### Source excerpt
+ + + + + + +

11

A recent article by ycombinator lists a comment with principles of a great programmer.

#7. Good programmer: I optimize code. Better programmer: I structure data. Best programmer: What's the difference?

Acknowledging subjective and contentious concepts - does anyone have a position on what this means? I do, but I'd like to edit this question later with my thoughts so-as not to predispose the answers.

2

8 Answers 8

20

Nine times out of ten, when you structure your code/models well, optimization will become obvious. How many times have you seen a hornets nest and found it totally suboptimal, where upon restructuring it, lots of redundancies became extremely obvious.

A designer knows he has achieved perfection not when there is nothing left to add, but when there is nothing left to take away. - Antoine de Saint-Exupery

A well structured system will be minimal in nature, and due to it's minimal nature it will be optimized because how little there is to it relates directly to how little it does to accomplish it's goal.

Edit: To expound upon the point other's have taken away from this, it's also completely accurate to see the statement as identifying the relation between code and data. That relation is thusly: If you change the structure of your data, you will need to change your code to respect the altered structure. If you wish to optimize your code, chances are you will need to change the structure of your data to make your code capable of handling the data more optimally.

+ + + + + + +

### Stored records
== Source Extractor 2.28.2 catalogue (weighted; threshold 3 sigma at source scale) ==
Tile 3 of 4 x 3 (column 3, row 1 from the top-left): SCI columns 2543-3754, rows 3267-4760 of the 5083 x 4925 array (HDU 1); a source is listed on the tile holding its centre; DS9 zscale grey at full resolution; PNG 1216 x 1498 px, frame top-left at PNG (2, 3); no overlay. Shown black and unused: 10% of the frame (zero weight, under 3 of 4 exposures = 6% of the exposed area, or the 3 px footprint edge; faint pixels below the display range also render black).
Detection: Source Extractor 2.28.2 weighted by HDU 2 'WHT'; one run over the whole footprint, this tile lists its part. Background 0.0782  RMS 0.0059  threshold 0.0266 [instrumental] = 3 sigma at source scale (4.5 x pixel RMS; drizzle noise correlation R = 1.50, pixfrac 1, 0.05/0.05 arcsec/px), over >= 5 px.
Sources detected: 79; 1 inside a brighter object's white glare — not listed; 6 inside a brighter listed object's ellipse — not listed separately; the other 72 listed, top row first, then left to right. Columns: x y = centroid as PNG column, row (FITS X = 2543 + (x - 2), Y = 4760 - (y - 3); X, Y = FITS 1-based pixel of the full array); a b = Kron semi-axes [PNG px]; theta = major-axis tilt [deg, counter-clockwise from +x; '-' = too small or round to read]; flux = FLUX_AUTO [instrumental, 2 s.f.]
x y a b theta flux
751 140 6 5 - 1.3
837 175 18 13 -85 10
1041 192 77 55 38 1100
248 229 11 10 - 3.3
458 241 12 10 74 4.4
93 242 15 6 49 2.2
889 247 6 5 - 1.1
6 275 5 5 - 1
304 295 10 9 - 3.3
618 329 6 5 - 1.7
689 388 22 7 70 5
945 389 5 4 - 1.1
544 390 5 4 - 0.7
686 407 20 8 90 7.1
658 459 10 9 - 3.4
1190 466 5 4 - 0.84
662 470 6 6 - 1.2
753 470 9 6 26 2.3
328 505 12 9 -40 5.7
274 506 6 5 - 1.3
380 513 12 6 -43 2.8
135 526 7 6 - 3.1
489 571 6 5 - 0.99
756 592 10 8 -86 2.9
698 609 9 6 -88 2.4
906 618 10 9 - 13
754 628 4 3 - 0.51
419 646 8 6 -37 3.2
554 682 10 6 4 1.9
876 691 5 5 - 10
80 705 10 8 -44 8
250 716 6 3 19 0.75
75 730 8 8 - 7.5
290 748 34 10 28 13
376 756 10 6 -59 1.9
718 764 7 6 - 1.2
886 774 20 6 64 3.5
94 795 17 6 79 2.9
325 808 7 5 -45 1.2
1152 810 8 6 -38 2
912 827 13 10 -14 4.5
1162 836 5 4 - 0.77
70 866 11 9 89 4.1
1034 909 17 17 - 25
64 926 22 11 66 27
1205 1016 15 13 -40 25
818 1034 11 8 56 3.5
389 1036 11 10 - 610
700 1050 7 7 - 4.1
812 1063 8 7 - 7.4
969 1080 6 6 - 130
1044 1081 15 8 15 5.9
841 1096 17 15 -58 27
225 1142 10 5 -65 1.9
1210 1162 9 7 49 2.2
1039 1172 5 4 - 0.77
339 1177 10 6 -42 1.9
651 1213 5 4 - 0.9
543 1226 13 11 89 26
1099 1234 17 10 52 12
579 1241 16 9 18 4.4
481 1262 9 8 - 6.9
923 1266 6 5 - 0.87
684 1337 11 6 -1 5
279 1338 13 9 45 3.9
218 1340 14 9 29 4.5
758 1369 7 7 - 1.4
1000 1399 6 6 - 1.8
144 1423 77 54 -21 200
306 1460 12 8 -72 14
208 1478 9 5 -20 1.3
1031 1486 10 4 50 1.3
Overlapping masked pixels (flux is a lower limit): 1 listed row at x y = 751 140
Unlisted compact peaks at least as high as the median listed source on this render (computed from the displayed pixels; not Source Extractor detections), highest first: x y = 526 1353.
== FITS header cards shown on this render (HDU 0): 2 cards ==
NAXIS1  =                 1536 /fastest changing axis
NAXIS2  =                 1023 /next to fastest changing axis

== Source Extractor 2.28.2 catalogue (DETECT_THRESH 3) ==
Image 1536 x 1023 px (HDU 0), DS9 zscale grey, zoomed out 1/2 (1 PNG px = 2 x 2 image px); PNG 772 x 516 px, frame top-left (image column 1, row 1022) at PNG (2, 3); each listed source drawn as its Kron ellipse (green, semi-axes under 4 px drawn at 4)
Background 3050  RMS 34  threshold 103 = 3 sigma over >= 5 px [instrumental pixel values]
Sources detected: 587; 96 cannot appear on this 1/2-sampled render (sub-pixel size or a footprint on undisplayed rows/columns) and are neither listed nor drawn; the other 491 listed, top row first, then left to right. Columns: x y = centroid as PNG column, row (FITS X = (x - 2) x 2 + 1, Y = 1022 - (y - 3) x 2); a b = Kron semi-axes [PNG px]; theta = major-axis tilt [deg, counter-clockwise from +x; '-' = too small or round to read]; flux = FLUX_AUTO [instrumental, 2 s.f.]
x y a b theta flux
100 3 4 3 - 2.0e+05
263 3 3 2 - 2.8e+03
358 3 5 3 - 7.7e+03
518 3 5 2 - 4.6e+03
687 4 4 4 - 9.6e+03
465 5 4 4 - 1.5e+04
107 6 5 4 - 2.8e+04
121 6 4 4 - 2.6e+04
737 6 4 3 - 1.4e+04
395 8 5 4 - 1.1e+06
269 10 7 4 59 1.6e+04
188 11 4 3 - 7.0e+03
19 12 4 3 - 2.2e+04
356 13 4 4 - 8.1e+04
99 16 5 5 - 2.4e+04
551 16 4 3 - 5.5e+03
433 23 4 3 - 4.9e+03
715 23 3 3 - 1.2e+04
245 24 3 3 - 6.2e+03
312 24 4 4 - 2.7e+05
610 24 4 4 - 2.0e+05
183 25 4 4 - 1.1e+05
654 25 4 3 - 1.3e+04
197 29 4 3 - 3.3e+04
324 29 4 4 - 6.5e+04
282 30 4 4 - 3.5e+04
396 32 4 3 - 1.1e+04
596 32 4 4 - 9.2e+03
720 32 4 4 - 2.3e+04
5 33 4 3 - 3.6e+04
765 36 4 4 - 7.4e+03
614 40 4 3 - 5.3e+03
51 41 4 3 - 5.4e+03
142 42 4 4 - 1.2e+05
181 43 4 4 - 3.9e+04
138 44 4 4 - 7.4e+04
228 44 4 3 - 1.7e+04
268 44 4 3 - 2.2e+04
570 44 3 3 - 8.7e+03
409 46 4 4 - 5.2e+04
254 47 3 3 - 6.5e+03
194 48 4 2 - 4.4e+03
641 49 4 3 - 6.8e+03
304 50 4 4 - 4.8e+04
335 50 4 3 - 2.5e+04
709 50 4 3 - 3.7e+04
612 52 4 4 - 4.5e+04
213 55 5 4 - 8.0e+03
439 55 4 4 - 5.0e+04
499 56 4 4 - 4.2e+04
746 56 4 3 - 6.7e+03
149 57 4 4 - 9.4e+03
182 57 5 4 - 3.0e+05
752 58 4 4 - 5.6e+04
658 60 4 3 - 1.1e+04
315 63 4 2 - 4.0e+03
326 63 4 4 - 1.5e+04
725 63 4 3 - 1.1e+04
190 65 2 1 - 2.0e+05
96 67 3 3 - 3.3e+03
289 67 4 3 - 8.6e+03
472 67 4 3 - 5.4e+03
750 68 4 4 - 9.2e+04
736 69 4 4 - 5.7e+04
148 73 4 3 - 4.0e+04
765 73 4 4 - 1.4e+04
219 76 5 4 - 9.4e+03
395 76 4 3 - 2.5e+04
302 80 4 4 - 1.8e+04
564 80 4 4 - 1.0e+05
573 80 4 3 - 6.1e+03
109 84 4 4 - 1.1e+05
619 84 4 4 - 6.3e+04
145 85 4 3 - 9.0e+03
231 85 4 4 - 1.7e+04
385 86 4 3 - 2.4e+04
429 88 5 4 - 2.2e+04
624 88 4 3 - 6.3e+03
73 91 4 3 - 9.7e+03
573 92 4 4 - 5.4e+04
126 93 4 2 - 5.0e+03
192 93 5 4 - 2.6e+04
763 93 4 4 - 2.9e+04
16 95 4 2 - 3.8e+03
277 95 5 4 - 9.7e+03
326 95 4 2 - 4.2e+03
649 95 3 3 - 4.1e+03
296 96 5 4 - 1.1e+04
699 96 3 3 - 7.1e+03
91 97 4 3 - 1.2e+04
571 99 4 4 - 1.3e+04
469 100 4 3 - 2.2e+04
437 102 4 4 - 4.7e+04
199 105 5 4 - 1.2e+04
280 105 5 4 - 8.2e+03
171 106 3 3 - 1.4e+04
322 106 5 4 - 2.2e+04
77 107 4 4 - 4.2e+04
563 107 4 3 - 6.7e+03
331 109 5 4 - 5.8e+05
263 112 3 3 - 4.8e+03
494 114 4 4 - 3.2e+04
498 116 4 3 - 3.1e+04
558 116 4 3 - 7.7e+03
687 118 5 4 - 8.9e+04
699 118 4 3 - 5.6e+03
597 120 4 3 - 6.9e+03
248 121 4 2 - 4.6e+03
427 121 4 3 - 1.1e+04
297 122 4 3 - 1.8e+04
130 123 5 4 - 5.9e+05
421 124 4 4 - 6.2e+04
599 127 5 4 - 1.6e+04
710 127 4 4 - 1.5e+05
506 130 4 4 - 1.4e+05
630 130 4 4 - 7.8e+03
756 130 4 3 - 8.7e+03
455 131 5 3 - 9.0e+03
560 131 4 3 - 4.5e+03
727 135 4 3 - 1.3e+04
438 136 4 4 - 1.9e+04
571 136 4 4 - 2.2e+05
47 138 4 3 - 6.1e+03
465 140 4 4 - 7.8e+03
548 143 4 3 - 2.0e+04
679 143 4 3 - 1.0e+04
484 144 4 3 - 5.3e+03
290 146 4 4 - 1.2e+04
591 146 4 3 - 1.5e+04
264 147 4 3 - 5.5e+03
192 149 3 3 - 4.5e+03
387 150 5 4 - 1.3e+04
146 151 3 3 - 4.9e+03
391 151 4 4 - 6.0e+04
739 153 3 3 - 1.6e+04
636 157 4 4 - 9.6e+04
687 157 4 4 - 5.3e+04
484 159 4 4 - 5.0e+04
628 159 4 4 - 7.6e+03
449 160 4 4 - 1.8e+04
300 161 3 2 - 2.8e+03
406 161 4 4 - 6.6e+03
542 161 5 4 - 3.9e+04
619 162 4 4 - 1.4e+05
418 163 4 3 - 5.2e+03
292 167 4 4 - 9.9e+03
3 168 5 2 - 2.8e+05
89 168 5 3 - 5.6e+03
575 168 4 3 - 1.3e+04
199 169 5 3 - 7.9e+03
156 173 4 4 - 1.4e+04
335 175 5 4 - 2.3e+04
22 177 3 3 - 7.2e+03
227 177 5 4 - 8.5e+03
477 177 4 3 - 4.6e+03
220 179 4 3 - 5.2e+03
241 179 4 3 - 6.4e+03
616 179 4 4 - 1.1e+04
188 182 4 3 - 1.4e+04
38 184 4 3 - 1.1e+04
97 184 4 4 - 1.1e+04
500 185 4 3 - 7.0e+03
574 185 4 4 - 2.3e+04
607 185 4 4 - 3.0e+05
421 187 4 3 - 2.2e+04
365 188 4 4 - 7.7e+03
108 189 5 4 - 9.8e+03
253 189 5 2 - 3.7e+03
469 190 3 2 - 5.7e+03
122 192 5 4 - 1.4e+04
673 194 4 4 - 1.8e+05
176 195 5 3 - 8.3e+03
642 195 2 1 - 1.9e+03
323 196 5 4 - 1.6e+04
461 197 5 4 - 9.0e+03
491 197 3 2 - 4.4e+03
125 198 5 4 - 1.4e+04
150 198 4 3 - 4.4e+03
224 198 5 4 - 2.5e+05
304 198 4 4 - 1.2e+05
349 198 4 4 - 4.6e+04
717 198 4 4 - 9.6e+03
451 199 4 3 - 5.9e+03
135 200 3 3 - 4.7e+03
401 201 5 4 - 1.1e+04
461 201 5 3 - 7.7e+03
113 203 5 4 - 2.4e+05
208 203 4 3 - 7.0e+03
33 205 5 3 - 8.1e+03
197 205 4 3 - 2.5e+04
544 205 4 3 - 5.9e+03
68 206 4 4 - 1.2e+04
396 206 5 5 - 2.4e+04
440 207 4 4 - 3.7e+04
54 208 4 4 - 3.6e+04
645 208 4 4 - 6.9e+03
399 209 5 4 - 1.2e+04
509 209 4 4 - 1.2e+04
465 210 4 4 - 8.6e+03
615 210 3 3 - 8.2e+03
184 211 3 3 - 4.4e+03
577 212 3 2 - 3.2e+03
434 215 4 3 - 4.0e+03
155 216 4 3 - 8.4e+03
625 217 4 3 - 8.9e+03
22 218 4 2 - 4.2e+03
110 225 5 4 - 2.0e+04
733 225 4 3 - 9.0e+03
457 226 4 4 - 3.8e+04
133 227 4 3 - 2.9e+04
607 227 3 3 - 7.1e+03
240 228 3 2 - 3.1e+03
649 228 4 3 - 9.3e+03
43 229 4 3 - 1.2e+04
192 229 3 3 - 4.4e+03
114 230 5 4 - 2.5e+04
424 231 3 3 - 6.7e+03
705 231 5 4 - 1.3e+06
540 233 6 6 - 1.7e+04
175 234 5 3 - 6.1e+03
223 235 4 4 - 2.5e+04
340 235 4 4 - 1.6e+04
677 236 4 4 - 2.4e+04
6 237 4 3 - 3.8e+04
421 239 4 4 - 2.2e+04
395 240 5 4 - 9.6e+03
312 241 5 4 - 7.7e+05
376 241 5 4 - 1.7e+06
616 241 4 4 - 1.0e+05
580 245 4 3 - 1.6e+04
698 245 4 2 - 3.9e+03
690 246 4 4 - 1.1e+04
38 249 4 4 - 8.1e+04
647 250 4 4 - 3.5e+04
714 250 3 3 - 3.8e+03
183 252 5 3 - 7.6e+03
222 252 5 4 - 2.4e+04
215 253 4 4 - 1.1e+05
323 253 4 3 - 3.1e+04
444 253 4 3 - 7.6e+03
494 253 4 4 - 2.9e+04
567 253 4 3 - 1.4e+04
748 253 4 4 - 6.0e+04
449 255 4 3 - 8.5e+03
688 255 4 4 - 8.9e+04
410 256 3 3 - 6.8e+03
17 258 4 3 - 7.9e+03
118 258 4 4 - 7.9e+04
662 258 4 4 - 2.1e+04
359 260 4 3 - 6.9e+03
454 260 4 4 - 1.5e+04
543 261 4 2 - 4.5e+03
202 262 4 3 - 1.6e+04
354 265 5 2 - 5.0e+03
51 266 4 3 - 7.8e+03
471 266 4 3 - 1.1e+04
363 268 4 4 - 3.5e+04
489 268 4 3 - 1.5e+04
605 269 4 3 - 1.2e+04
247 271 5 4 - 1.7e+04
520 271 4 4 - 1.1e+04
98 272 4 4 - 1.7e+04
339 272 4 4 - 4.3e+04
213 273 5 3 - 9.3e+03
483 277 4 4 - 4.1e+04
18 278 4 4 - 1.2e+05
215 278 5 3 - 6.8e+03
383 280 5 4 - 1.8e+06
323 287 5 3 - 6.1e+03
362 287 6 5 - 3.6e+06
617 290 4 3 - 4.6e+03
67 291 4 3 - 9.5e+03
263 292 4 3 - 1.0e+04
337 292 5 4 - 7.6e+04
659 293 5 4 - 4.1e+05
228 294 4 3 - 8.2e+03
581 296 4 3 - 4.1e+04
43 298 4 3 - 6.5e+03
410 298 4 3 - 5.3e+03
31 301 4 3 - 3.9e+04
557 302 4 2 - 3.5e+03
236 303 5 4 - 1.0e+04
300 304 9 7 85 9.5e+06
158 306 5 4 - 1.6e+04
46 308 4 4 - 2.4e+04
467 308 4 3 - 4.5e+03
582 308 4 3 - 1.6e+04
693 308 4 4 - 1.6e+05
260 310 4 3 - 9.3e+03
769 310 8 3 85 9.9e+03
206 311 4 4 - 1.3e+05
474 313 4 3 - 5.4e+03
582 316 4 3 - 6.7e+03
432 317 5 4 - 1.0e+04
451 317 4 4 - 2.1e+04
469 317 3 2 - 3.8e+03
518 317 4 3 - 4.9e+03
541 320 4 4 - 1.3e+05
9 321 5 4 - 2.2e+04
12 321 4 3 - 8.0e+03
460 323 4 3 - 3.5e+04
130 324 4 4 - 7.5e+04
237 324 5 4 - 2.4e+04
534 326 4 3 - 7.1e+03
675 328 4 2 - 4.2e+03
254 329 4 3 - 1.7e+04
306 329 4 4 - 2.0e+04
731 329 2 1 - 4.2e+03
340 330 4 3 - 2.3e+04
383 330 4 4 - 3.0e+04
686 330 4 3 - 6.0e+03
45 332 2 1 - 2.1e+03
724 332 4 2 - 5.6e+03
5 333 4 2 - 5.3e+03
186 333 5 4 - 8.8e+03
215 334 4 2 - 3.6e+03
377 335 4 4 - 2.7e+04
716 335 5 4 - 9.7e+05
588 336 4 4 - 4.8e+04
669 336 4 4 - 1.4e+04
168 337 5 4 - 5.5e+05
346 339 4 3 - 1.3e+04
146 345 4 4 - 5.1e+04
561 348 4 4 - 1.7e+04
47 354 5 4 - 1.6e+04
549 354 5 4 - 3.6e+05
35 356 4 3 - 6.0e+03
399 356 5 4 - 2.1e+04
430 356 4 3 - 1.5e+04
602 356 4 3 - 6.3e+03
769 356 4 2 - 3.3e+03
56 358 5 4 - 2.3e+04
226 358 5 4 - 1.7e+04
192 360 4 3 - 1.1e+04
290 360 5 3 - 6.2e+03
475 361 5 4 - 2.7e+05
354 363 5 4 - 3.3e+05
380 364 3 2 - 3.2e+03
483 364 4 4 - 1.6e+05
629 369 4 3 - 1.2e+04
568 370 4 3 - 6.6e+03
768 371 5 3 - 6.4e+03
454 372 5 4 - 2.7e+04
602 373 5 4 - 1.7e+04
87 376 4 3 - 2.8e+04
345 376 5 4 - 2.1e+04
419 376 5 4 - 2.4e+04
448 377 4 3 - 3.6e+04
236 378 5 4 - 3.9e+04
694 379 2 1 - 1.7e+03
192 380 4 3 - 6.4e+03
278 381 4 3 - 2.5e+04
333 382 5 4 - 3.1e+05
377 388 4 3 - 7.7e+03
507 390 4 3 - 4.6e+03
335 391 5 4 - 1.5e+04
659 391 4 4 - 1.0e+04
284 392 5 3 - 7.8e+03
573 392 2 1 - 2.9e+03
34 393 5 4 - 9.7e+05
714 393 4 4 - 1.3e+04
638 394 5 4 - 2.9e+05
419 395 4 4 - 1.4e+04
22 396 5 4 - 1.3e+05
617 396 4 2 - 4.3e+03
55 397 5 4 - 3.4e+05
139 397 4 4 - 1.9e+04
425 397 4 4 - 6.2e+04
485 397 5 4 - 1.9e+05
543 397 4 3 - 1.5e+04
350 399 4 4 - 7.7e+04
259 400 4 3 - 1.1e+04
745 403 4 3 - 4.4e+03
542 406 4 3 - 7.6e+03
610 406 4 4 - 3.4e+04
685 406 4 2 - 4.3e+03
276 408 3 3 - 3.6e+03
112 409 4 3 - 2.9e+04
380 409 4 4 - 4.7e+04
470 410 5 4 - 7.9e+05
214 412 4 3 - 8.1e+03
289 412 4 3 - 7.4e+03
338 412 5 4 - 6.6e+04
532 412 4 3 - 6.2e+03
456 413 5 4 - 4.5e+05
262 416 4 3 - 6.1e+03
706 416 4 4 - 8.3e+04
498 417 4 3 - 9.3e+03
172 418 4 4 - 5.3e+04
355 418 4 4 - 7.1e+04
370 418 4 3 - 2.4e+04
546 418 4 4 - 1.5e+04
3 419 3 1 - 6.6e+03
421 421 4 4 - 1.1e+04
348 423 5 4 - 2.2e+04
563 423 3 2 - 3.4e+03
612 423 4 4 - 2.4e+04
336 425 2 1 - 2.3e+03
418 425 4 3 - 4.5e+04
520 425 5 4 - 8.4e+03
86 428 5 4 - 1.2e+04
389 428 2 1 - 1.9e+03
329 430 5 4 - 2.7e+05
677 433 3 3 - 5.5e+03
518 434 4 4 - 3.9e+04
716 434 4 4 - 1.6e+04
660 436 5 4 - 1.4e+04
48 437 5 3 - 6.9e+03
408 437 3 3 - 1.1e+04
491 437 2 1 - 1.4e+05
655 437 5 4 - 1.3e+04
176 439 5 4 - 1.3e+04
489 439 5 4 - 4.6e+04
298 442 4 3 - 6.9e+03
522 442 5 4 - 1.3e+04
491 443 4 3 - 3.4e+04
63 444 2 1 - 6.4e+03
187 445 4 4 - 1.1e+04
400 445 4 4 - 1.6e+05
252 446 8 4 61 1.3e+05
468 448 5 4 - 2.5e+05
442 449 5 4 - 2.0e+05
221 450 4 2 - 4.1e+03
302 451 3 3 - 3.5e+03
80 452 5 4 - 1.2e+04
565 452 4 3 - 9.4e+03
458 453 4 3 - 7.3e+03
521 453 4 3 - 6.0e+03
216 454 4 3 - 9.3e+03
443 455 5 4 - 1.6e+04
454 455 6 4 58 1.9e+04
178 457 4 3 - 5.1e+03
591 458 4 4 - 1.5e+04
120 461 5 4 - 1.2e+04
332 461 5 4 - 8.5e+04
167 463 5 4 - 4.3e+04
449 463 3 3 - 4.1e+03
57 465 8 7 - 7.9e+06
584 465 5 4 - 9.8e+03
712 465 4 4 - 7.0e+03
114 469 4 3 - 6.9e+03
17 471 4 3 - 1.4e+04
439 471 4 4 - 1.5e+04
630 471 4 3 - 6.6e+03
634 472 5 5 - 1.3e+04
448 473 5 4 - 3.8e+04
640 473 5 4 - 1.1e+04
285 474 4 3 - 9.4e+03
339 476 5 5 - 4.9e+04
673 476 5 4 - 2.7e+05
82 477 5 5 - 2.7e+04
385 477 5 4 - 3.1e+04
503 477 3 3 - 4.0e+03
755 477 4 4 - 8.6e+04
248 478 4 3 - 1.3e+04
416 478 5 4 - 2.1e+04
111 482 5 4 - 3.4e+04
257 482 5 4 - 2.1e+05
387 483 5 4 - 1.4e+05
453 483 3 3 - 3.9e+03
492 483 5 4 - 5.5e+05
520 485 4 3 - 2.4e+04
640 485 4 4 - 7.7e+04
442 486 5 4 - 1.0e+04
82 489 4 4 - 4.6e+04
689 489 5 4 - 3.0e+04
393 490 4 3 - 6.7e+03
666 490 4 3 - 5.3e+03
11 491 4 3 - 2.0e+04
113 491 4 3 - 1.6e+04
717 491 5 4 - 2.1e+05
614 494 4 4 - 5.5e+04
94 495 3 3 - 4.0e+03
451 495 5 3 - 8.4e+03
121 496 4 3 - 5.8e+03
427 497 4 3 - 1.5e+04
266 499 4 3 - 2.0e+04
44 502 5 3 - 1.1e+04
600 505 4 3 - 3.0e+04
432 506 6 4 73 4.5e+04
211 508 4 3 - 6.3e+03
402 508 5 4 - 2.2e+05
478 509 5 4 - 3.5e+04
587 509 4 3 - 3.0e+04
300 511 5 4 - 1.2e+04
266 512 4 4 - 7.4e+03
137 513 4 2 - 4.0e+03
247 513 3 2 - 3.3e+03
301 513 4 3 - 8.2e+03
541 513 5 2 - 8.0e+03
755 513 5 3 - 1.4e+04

+ + + + + + +

### Exercise instructions
(1) Reproduce the passage of the programming thread from "Acknowledging subjective and" up to and including "accomplish it's goal.", copying it word for word.
(2) Answer these questions using the programming thread above the data:
(a) Which site published the article that lists the comment with principles of a great programmer?
(b) Who is quoted in the answer on what it means for a designer to achieve perfection?
(c) According to the edit in the answer, what will you need to change if you change the structure of your data?
(3) Extend the programming thread above the data, continuing from its last sentence.

### Answers to the tasks
(1)
Acknowledging subjective and contentious concepts - does anyone have a position on what this means? I do, but I'd like to edit this question later with my thoughts so-as not to predispose the answers.

2

8 Answers 8

20

Nine times out of ten, when you structure your code/models well, optimization will become obvious. How many times have you seen a hornets nest and found it totally suboptimal, where upon restructuring it, lots of redundancies became extremely obvious.

A designer knows he has achieved perfection not when there is nothing left to add, but when there is nothing left to take away. - Antoine de Saint-Exupery

A well structured system will be minimal in nature, and due to it's minimal nature it will be optimized because how little there is to it relates directly to how little it does to accomplish it's goal.

(2)
(a) ycombinator
(b) Antoine de Saint-Exupery
(c) Your code, so that it respects the altered structure.

(3)
That said, there is a totally separate possibility that was being eluded to here, and that would be that this fellow having relations with YCombinator may be referring to code AS data in the LISP tradition of homoiconicity. It's a stretch to surmise this as the meaning in my mind, but it is YCombinator so I wouldn't rule out that the quote is simply saying LISPers are the "Best Programmer"s.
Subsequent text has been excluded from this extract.